Blijkens zijn hiervoor weergegeven bewijsvoering heeft het Hof ten aanzien van het onder 4 bewezenverklaarde onder meer geoordeeld dat de verdachte, door gebruik te maken van de valse naam ' [verdachte] ', te zeggen en te mailen dat hij schilderwerk en isolatiewerkzaamheden zou uitvoeren en toe te zeggen dat hij de werkzaamheden binnen twee weken zou afronden, de aangeefster heeft bewogen tot betaling van een geldbedrag.

3.5.2.

Uit deze omstandigheden blijkt dat de verdachte aan de aangeefster een op meer dan een enkele leugenachtige mededeling gebaseerde onjuiste voorstelling van zaken heeft gepresenteerd. Gelet hierop geeft 's Hofs oordeel dat sprake is van een samenweefsel van verdichtsels niet blijk van een onjuiste rechtsopvatting.

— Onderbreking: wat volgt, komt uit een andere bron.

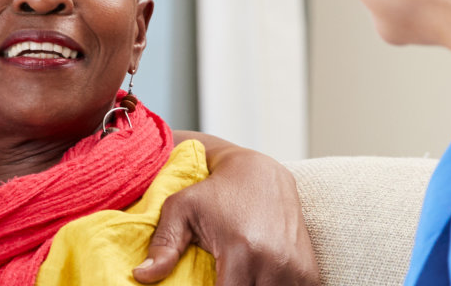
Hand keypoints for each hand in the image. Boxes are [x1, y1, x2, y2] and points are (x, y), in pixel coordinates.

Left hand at [138, 131, 318, 285]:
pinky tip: (256, 282)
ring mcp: (296, 268)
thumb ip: (163, 244)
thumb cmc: (216, 191)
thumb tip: (141, 276)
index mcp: (242, 250)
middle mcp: (274, 262)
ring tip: (235, 279)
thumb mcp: (181, 209)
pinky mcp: (309, 271)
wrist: (261, 175)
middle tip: (217, 280)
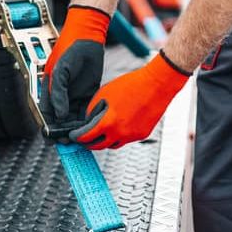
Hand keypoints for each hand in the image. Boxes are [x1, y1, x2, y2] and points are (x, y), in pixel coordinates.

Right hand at [40, 6, 109, 129]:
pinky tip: (91, 127)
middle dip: (63, 131)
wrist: (87, 37)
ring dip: (76, 128)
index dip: (48, 127)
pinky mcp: (87, 93)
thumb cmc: (69, 50)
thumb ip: (58, 93)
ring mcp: (73, 95)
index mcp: (48, 90)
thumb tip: (60, 115)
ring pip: (72, 118)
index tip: (52, 139)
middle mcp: (60, 95)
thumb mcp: (61, 71)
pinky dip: (87, 119)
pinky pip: (85, 110)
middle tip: (69, 142)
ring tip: (81, 138)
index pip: (45, 114)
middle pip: (59, 119)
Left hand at [70, 50, 189, 149]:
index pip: (87, 137)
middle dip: (89, 143)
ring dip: (105, 141)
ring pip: (113, 145)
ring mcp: (132, 136)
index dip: (77, 137)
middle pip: (99, 146)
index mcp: (108, 122)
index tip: (74, 136)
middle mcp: (120, 133)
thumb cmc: (132, 85)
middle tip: (84, 139)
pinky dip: (119, 135)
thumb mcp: (104, 94)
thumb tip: (88, 121)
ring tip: (100, 133)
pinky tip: (118, 125)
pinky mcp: (142, 135)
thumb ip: (93, 109)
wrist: (156, 84)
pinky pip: (126, 139)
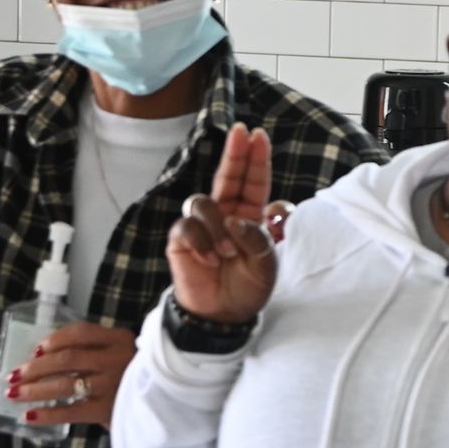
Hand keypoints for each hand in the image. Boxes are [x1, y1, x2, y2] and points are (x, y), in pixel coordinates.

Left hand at [7, 323, 136, 429]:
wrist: (165, 400)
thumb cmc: (133, 375)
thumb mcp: (120, 352)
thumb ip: (94, 349)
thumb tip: (45, 356)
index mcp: (119, 339)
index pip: (80, 333)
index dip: (53, 340)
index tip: (35, 350)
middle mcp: (117, 359)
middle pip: (67, 359)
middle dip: (35, 368)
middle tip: (14, 376)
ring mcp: (113, 385)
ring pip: (65, 384)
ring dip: (35, 390)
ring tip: (15, 394)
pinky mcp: (108, 409)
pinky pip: (72, 411)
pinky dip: (48, 414)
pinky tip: (31, 416)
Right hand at [166, 123, 278, 323]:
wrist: (224, 314)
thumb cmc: (249, 286)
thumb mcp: (267, 265)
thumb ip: (258, 239)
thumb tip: (234, 220)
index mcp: (249, 215)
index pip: (253, 182)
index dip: (255, 159)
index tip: (258, 136)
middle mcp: (225, 214)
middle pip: (226, 176)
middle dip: (234, 154)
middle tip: (241, 133)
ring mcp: (201, 225)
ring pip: (204, 202)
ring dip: (217, 227)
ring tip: (227, 253)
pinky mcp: (182, 239)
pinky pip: (187, 227)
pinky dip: (201, 242)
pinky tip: (209, 259)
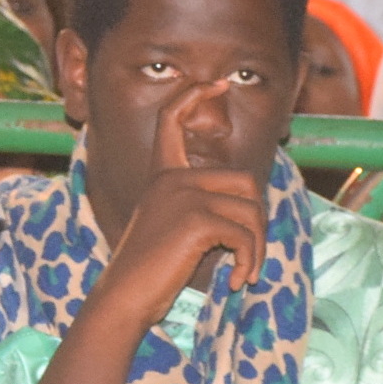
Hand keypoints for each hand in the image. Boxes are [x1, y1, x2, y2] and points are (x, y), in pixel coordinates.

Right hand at [85, 80, 266, 329]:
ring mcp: (183, 195)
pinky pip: (244, 235)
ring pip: (251, 211)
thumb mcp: (173, 232)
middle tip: (250, 256)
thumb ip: (202, 210)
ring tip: (245, 274)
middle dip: (258, 222)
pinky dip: (248, 262)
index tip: (215, 84)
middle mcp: (172, 179)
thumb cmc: (150, 275)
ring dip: (256, 249)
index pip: (170, 119)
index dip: (193, 96)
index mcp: (162, 177)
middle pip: (245, 181)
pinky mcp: (197, 219)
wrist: (125, 299)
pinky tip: (236, 281)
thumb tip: (254, 210)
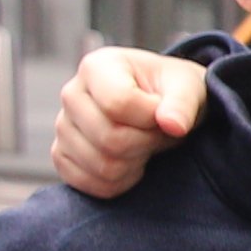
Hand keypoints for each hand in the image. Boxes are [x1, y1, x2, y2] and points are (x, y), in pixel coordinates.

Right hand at [46, 45, 203, 196]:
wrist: (159, 108)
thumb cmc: (172, 92)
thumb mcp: (188, 87)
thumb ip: (183, 103)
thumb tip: (173, 125)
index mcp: (96, 66)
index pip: (118, 104)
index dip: (151, 118)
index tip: (164, 112)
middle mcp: (72, 94)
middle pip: (110, 139)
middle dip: (147, 143)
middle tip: (159, 132)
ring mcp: (63, 127)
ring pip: (103, 166)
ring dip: (137, 163)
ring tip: (145, 143)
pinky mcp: (62, 156)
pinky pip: (92, 184)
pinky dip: (121, 182)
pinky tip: (132, 162)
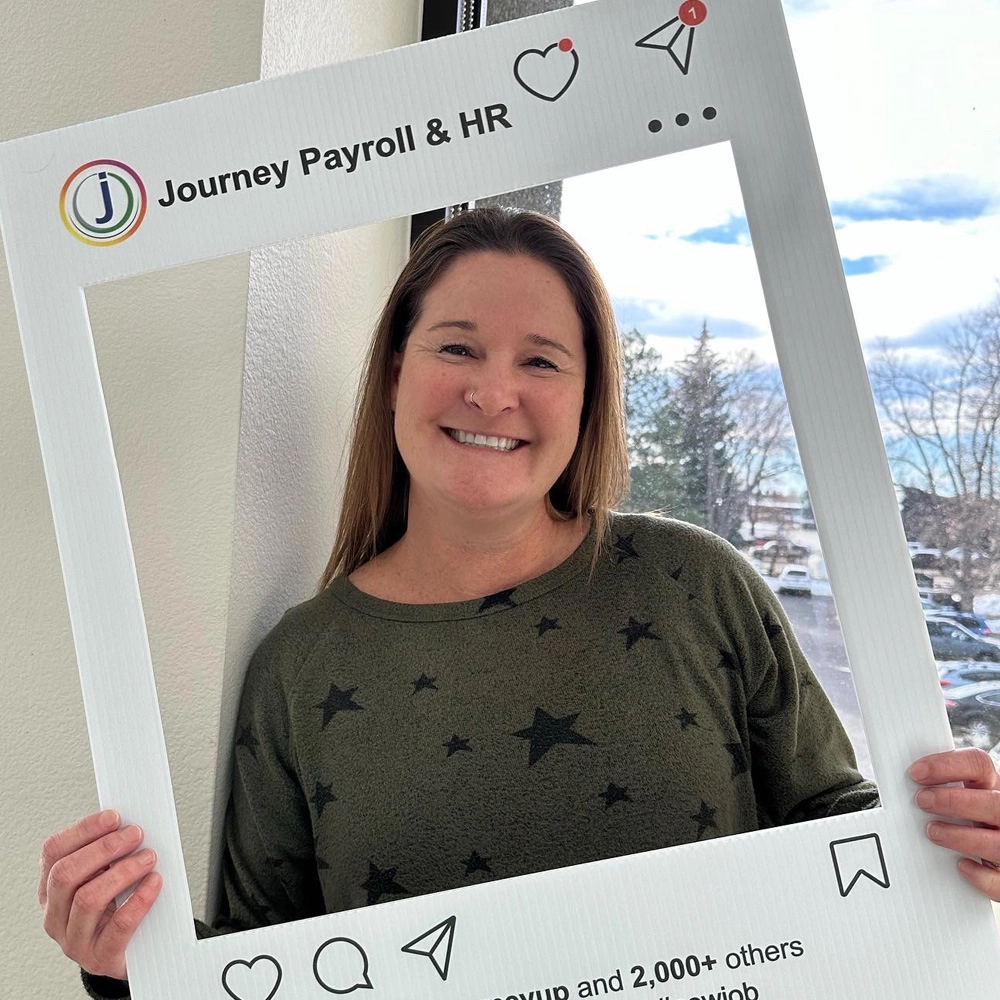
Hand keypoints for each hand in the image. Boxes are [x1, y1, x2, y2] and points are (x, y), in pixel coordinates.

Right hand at [39, 809, 161, 980]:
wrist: (133, 952)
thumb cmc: (118, 908)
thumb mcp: (105, 878)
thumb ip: (108, 854)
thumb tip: (128, 824)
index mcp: (51, 889)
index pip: (53, 852)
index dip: (83, 830)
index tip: (113, 816)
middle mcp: (55, 916)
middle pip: (66, 874)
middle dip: (104, 848)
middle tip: (135, 834)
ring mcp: (74, 940)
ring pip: (88, 899)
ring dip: (123, 871)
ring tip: (148, 858)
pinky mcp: (100, 957)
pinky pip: (118, 927)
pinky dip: (140, 900)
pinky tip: (154, 883)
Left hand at [910, 747, 999, 899]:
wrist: (980, 847)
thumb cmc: (960, 816)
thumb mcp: (954, 795)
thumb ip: (938, 787)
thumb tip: (898, 782)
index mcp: (989, 785)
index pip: (978, 764)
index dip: (947, 765)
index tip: (916, 772)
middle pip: (993, 803)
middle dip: (955, 801)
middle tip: (922, 801)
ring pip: (999, 842)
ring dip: (963, 837)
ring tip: (933, 832)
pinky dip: (981, 875)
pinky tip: (960, 865)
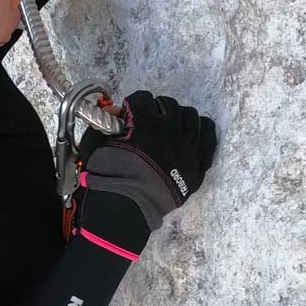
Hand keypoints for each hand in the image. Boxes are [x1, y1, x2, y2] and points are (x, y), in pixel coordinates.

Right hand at [81, 91, 216, 231]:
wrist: (128, 207)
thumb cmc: (109, 177)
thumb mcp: (96, 146)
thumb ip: (104, 124)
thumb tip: (113, 113)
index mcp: (144, 120)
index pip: (142, 98)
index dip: (133, 107)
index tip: (129, 117)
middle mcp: (170, 127)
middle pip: (168, 104)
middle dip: (156, 110)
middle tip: (148, 124)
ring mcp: (188, 143)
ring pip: (190, 115)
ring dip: (178, 118)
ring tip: (169, 130)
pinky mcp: (199, 161)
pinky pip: (208, 133)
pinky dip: (201, 129)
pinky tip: (191, 134)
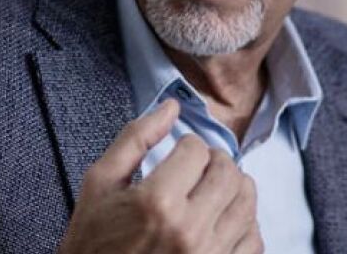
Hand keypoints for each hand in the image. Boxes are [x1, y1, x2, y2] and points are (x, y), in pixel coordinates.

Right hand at [58, 99, 262, 253]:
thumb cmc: (93, 238)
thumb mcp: (100, 182)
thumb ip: (136, 138)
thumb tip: (173, 106)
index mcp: (157, 201)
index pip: (197, 151)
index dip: (187, 144)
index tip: (178, 153)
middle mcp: (189, 230)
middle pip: (228, 173)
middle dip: (215, 160)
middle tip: (199, 166)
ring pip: (247, 203)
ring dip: (234, 187)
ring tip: (213, 188)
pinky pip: (253, 240)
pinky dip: (245, 223)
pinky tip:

Dat oordeel is ook niet onbegrijpelijk. In zoverre faalt het middel.

3.6.1.

Blijkens zijn hiervoor weergegeven bewijsvoering heeft het Hof ten aanzien van het onder 9 bewezenverklaarde onder meer geoordeeld dat de verdachte, door te zeggen dat hij de auto wilde kopen maar dat hij geen geld bij zich had en door toe te zeggen het verschuldigde bedrag over te maken op de bankrekening van de aangever alsmede de auto op zijn naam te zetten, de aangever heeft bewogen tot de afgifte van een auto.

3.6.2.

Aangezien het onder 9 bewezenverklaarde, voor zover inhoudende dat sprake is van een samenweefsel van verdichtsels niet zonder meer kan worden afgeleid uit de bewijsvoering - waaruit naar de kern genomen niet meer naar voren komt dan dat de verdachte in strijd met zijn toezegging niet heeft betaald voor de auto die hij wilde kopen -, is de bestreden uitspraak op dit punt niet naar de eis der wet met redenen omkleed. In zoverre slaagt het middel.

4 Slotsom

Hetgeen hiervoor is overwogen brengt mee dat de bestreden uitspraak niet in stand kan blijven, het derde middel geen bespreking behoeft en als volgt moet worden beslist.